(Saved data entries)
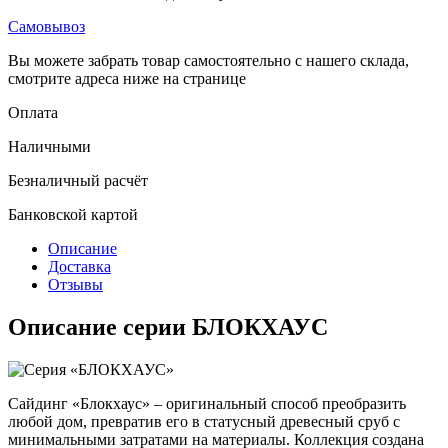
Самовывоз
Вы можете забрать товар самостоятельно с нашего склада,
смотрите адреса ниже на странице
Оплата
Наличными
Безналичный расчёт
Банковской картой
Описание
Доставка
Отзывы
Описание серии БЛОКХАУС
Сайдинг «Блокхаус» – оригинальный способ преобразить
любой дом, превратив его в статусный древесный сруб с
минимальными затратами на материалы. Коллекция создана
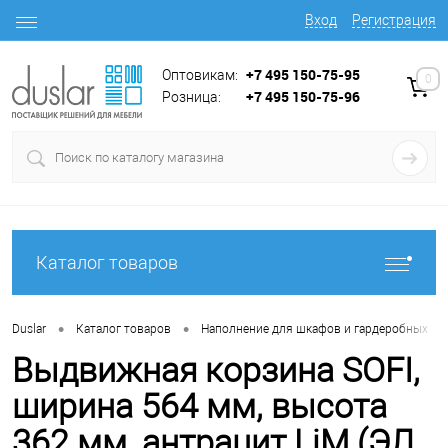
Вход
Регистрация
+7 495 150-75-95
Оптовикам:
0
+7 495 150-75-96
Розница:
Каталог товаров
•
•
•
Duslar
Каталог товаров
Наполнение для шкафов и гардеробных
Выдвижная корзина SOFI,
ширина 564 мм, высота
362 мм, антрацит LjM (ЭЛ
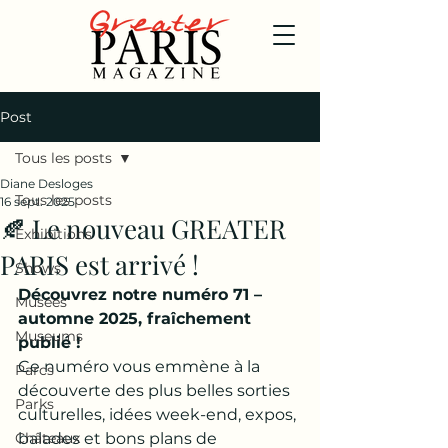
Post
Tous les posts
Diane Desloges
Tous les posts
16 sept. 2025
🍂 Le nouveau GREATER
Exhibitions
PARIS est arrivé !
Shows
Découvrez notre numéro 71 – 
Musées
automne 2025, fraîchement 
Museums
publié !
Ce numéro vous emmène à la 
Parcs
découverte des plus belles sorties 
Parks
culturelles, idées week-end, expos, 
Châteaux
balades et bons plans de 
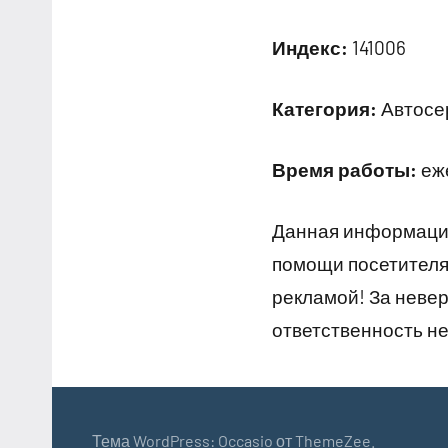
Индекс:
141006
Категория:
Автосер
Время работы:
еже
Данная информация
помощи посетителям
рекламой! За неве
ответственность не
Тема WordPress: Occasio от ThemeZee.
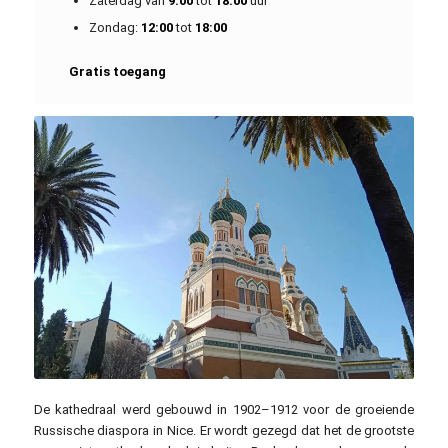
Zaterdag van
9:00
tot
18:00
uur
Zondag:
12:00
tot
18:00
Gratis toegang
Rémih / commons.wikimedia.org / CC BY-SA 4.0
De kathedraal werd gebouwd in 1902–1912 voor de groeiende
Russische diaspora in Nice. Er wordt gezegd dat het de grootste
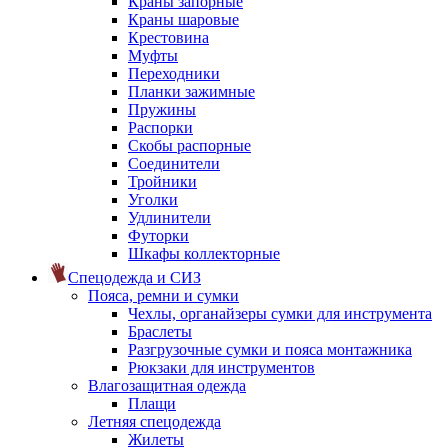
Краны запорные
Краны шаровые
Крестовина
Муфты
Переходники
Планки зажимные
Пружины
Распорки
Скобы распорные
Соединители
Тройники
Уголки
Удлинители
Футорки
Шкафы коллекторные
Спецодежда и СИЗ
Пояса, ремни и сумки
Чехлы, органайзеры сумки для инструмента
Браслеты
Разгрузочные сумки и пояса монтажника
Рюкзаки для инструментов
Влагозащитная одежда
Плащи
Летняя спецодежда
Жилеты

> **WORK INSTRUCTION**
Write out each entry exactly; any pictures stay out of the copy.

> **TASK ANSWER**
Самовывоз
Вы можете забрать товар самостоятельно с нашего склада,
смотрите адреса ниже на странице
Оплата
Наличными
Безналичный расчёт
Банковской картой
Описание
Доставка
Отзывы
Описание серии БЛОКХАУС
Сайдинг «Блокхаус» – оригинальный способ преобразить
любой дом, превратив его в статусный древесный сруб с
минимальными затратами на материалы. Коллекция создана
Вход
Регистрация
+7 495 150-75-95
Оптовикам:
0
+7 495 150-75-96
Розница:
Каталог товаров
•
•
•
Duslar
Каталог товаров
Наполнение для шкафов и гардеробных
Выдвижная корзина SOFI,
ширина 564 мм, высота
362 мм, антрацит LjM (ЭЛ
Post
Tous les posts
Diane Desloges
Tous les posts
16 sept. 2025
🍂 Le nouveau GREATER
Exhibitions
PARIS est arrivé !
Shows
Découvrez notre numéro 71 – 
Musées
automne 2025, fraîchement 
Museums
publié !
Ce numéro vous emmène à la 
Parcs
découverte des plus belles sorties 
Parks
culturelles, idées week-end, expos, 
Châteaux
balades et bons plans de 
Индекс:
141006
Категория:
Автосер
Время работы:
еже
Данная информация
помощи посетителям
рекламой! За неве
ответственность не
Тема WordPress: Occasio от ThemeZee.
Zaterdag van
9:00
tot
18:00
uur
Zondag:
12:00
tot
18:00
Gratis toegang
Rémih / commons.wikimedia.org / CC BY-SA 4.0
De kathedraal werd gebouwd in 1902–1912 voor de groeiende
Russische diaspora in Nice. Er wordt gezegd dat het de grootste
Краны запорные
Краны шаровые
Крестовина
Муфты
Переходники
Планки зажимные
Пружины
Распорки
Скобы распорные
Соединители
Тройники
Уголки
Удлинители
Футорки
Шкафы коллекторные
Спецодежда и СИЗ
Пояса, ремни и сумки
Чехлы, органайзеры сумки для инструмента
Браслеты
Разгрузочные сумки и пояса монтажника
Рюкзаки для инструментов
Влагозащитная одежда
Плащи
Летняя спецодежда
Жилеты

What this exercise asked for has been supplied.